Stop HPV Transmission – HPV Causes Cervical Cancer

by Ann-Britt on June 30, 2009

Human papilloma virus, HPV, causes cervical cancer. About 90% of women who have cervical cancer precursors, or cervical cancer have a chronic HPV infection. The HPV infection in itself is not enough to cause cervical cancer and precursors, but other factors, such as smoking also plays a role. Researchers do not yet know how different factors influence each other.

What is HPV?
HPV is a common name for about 100 different types of viruses. Only a few types of virus causes cervical cancer precursors and later cervical cancer. Other types of virus,  causes for example genital warts, also called condylomas. Genital warts in itself is not cancer, but women with genital warts have a slightly greater risk of having cell changes.

HPV is transmitted sexually
HPV transmission happens by sexually contact and is a very common infection among both women and men. Approximately 80% of all sexually active women will at some point in their lives become infected with HPV. Infection is no symptoms, so you can be infected without knowing it. In order to protect your self from HPV transmission, be sure always to use a condom with partners you do not not for sure is free from the virus.

In most cases the body cure itself HPV infection
HPV infection is most common in women under 30-35 years. In most cases, the body cures itself, so to speak, like the  influenza virus, because most women develop immunity to HPV.

HPV can become chronic
In a small group of women the infection does not disappear, it becomes chronic. These women have an increased risk of developing cervical cancer. It often takes several years from becoming infected with the HPV types before they actually develops precursors (and possibly subsequent cervical cancer). Therefore, it is not always possible to know when and by whom they were infected.

HPV testing
The test for HPV virus can be made by your own doctor.

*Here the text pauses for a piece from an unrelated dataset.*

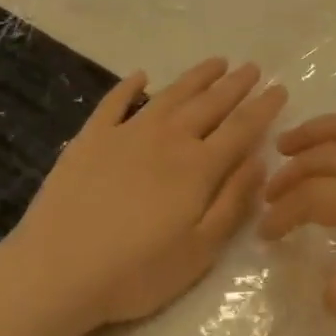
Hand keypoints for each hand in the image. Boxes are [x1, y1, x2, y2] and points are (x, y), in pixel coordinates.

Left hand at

If the test is negative, the probability that the cell changes progressing to cancer, very low. And it is not necessary for further studies.

Is the HPV test is positive, the woman must be examined with a gynecologist.

Stop HPV transmission – alway use a condom and get tested!

{ 2 comments… read them below or add one }

arthritispain October 9, 2009 at 10:19 am

it is good to know that at least the HPV Vaccine can prevent most cases of Cervical Cancer.

Depressedgirl January 13, 2010 at 2:50 pm

i am now more careful about having unprotected sex because my bestfriend got infected with HPV last year. it was a horrible and painful experience for her.